ASSIGNED TASK: For the entries below, copy exactly the line that contains "hfov_deg: 29.7" through the line that contains "roll_deg: +0.8", both ends included, and exclude all pictures.

EXERCISE MATERIAL:
################

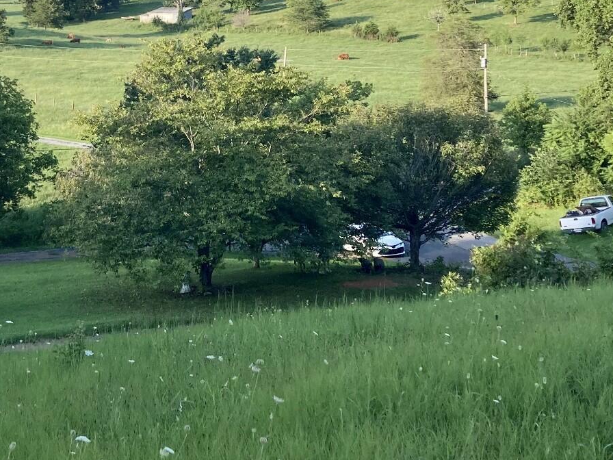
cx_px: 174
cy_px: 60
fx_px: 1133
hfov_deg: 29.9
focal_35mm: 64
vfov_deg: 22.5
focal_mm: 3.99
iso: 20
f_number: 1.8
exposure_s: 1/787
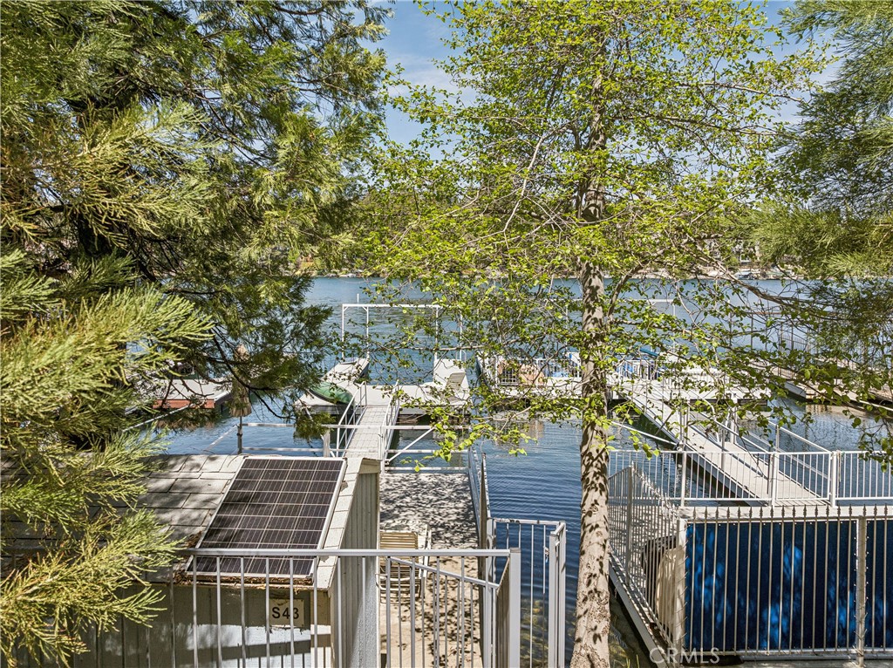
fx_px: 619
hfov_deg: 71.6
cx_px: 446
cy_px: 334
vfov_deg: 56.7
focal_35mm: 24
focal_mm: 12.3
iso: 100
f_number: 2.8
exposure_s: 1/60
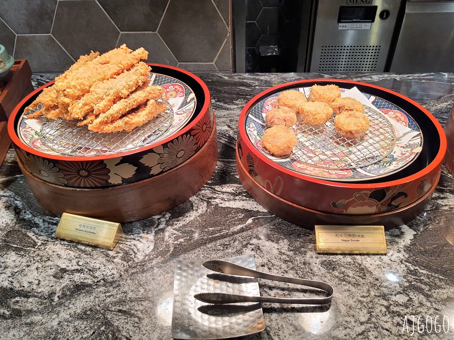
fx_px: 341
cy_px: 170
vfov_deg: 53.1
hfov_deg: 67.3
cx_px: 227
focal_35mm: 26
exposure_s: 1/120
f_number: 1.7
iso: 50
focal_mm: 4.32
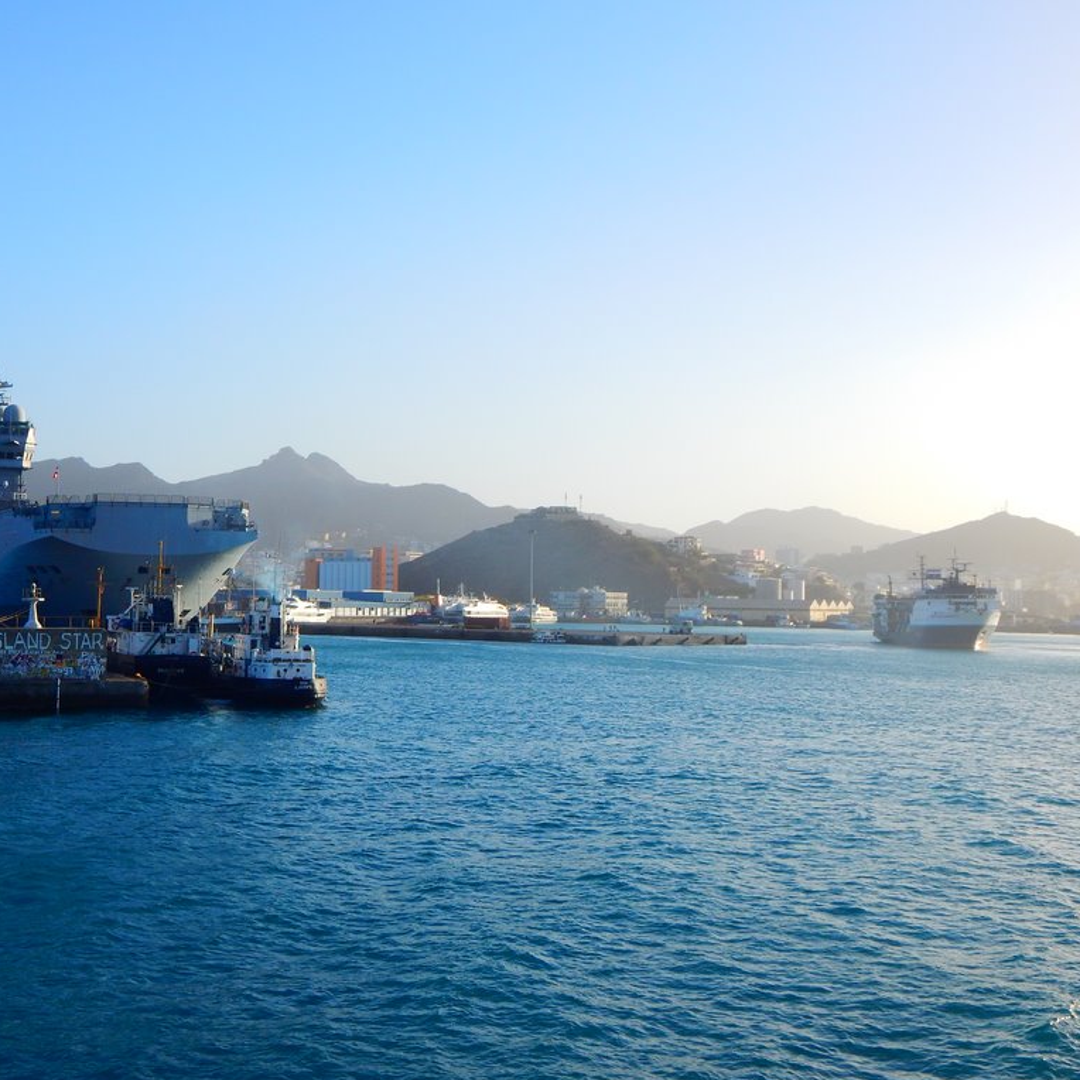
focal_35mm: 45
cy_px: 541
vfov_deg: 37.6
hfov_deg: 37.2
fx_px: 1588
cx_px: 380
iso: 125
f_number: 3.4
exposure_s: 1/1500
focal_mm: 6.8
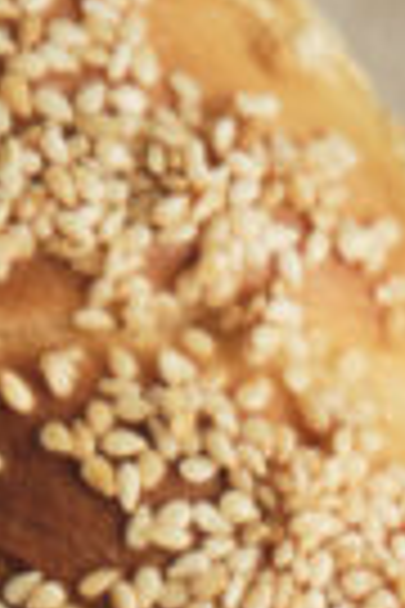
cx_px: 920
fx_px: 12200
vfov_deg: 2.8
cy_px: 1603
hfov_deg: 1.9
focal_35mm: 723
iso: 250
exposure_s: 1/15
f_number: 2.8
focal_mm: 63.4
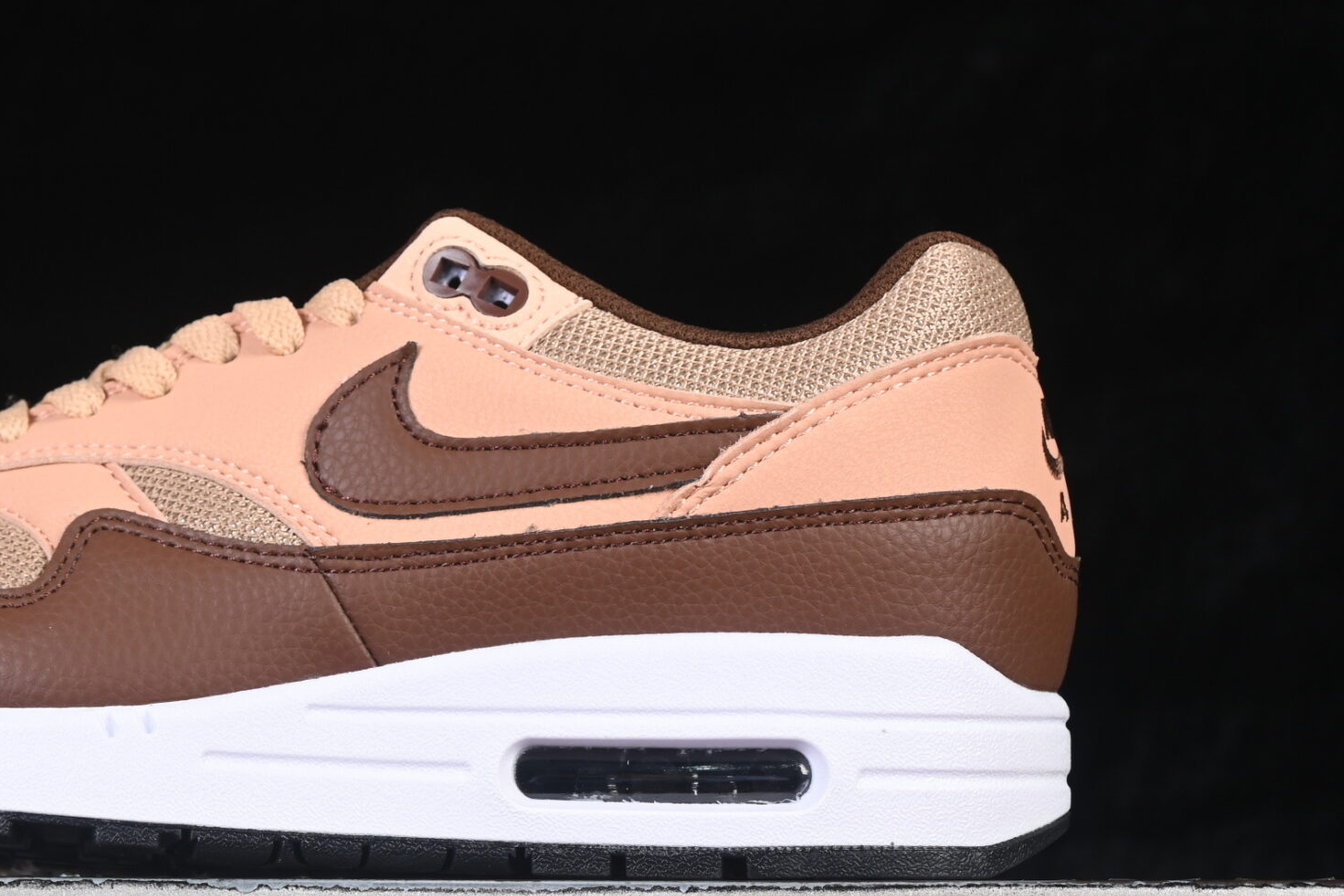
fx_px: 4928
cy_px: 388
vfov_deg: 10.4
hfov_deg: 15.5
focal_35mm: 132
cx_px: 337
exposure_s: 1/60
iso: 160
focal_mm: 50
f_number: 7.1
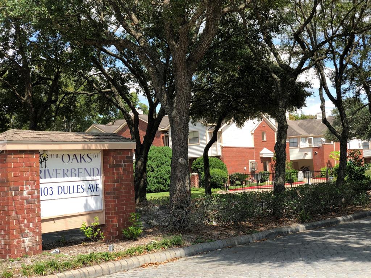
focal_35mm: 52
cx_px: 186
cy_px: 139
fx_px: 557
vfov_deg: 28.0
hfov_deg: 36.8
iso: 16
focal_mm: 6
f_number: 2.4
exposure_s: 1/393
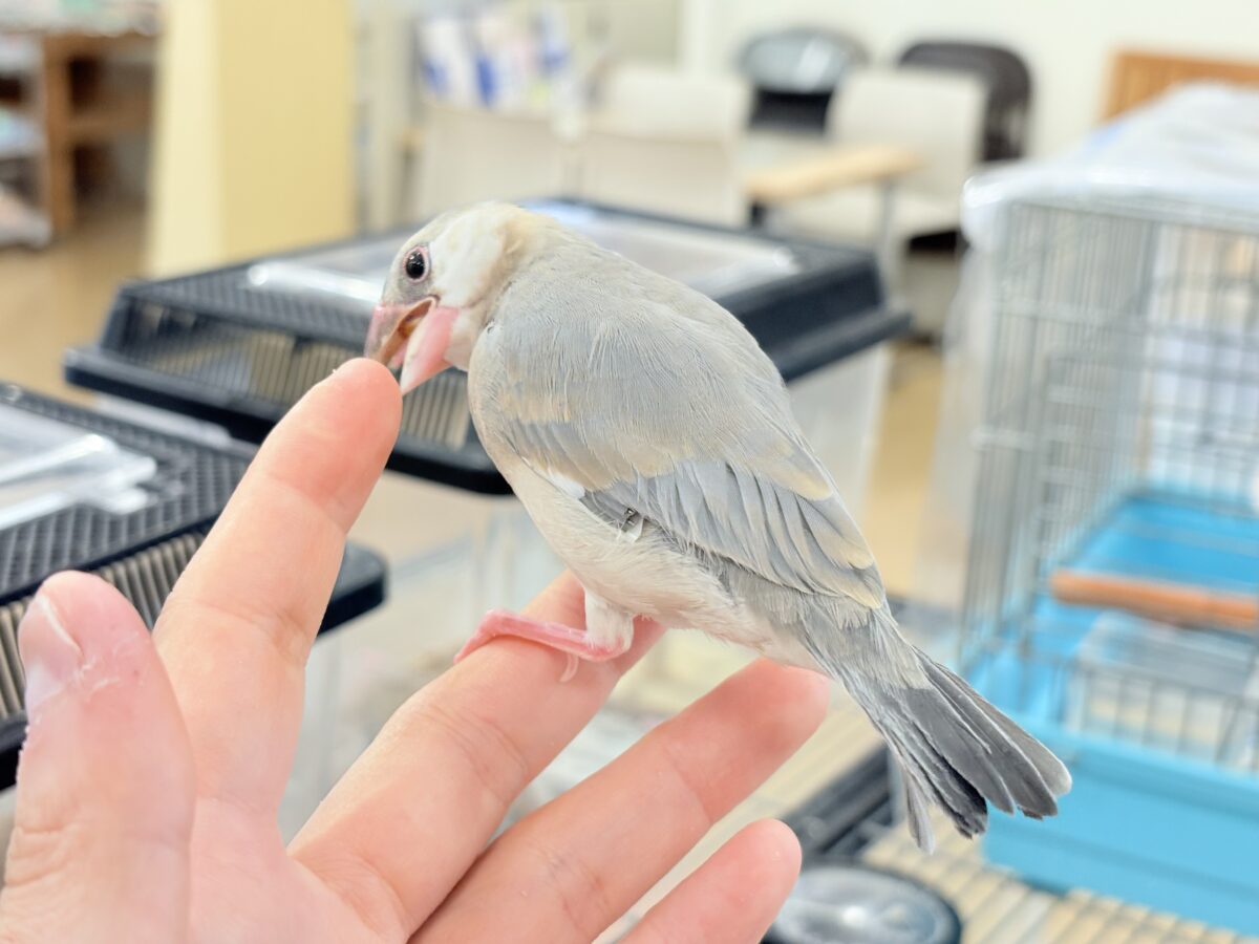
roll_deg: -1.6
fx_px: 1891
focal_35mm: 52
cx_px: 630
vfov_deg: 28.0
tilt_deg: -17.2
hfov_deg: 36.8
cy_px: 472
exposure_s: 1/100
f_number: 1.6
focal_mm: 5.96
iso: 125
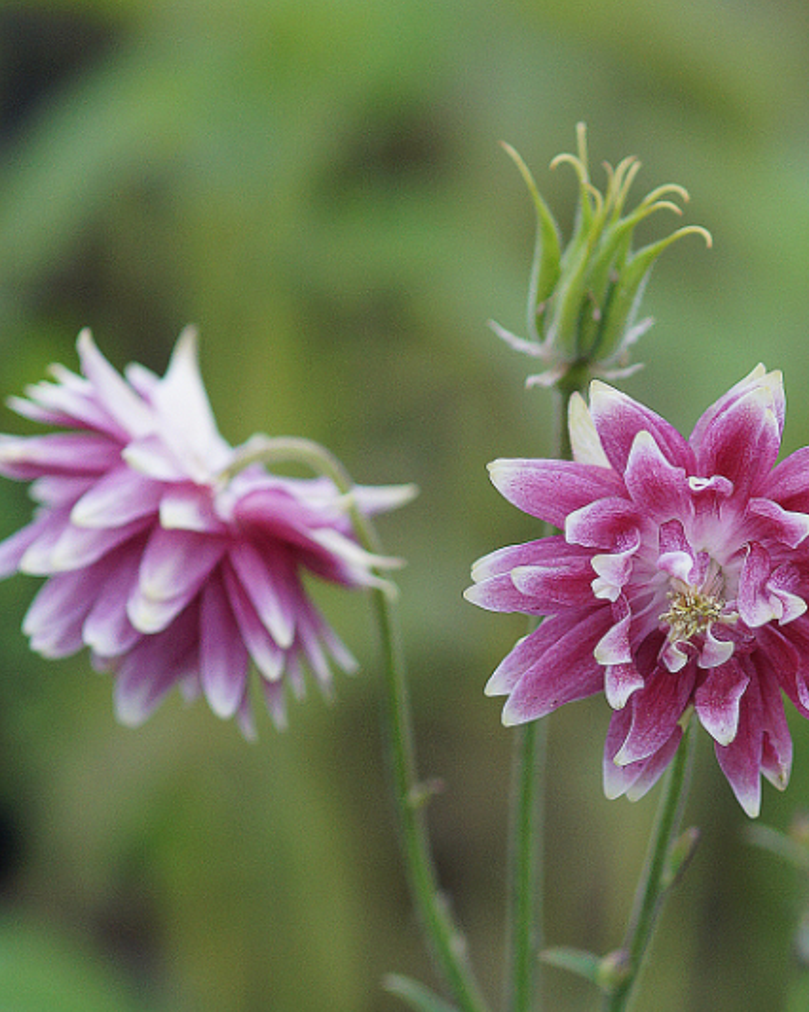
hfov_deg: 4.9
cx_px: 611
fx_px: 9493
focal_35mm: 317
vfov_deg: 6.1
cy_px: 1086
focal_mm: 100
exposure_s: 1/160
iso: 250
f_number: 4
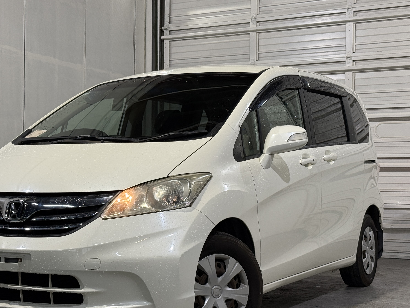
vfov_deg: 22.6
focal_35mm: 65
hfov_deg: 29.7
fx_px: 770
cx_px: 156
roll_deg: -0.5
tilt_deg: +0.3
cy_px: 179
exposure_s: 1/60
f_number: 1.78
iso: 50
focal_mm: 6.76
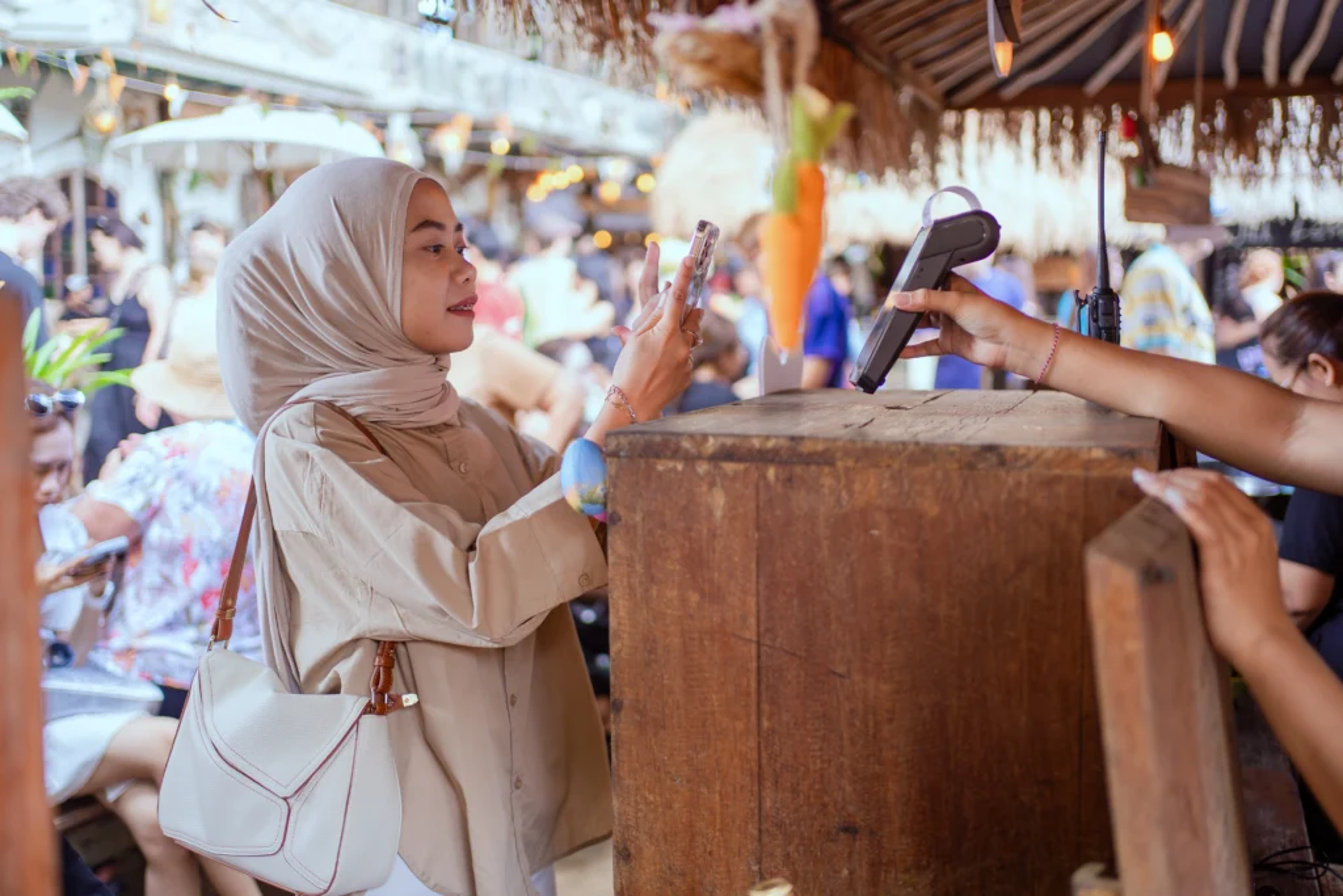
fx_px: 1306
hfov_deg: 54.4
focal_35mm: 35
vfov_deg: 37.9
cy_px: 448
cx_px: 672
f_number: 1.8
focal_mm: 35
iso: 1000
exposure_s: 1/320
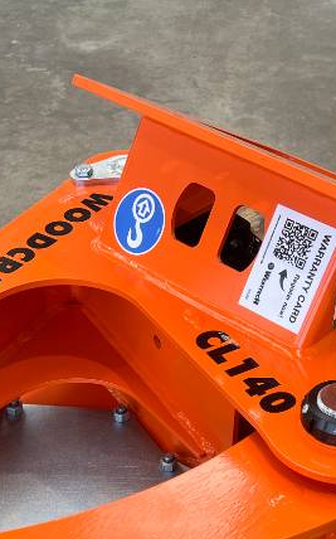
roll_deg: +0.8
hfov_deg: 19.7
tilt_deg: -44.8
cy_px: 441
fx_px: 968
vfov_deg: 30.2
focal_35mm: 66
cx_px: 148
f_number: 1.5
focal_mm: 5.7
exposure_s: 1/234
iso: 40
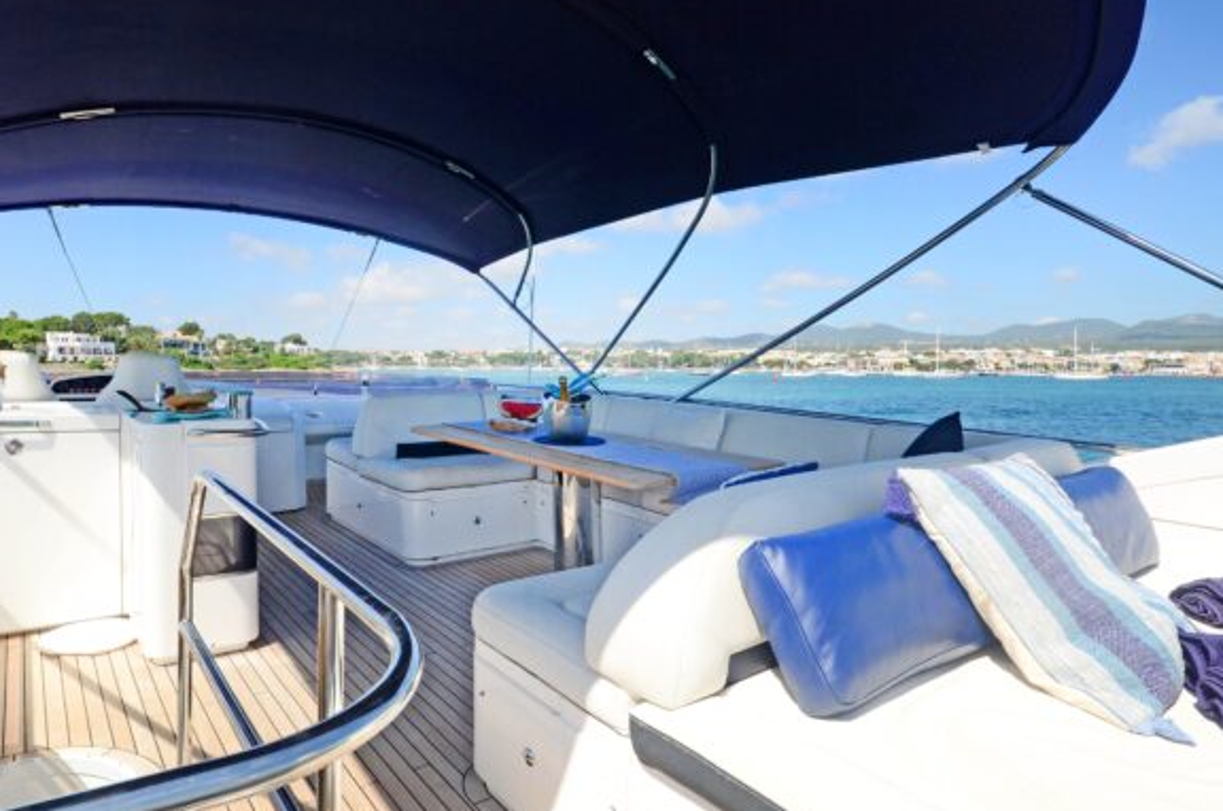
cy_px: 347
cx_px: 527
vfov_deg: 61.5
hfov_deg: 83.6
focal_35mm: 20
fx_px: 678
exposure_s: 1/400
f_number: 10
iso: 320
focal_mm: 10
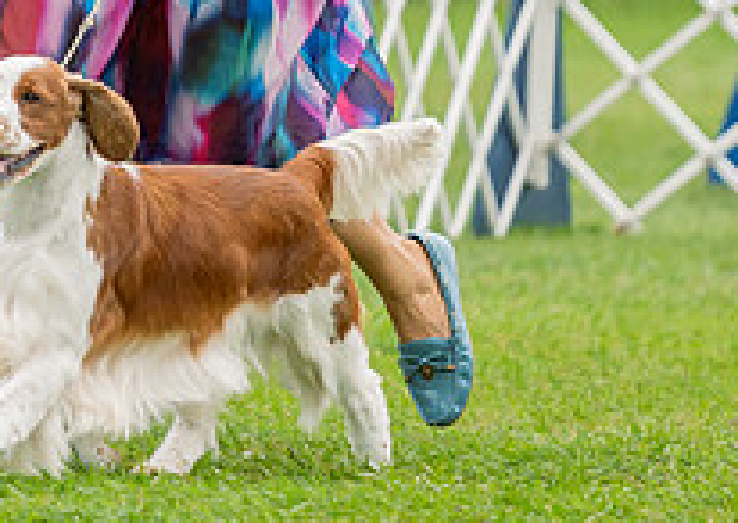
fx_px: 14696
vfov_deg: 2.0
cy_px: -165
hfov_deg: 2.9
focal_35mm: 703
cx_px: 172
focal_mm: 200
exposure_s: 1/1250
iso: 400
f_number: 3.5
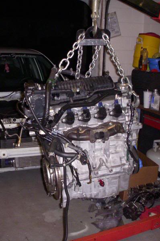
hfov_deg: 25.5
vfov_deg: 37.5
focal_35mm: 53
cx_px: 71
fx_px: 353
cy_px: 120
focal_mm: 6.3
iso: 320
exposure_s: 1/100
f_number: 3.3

################

FINISHED TASK:
hfov_deg: 29.7
fx_px: 770
cx_px: 156
roll_deg: -0.5
tilt_deg: +0.3
cy_px: 179
exposure_s: 1/60
f_number: 1.78
iso: 50
focal_mm: 6.76
fx_px: 1306
hfov_deg: 54.4
focal_35mm: 35
vfov_deg: 37.9
cy_px: 448
cx_px: 672
f_number: 1.8
focal_mm: 35
iso: 1000
exposure_s: 1/320
roll_deg: +0.8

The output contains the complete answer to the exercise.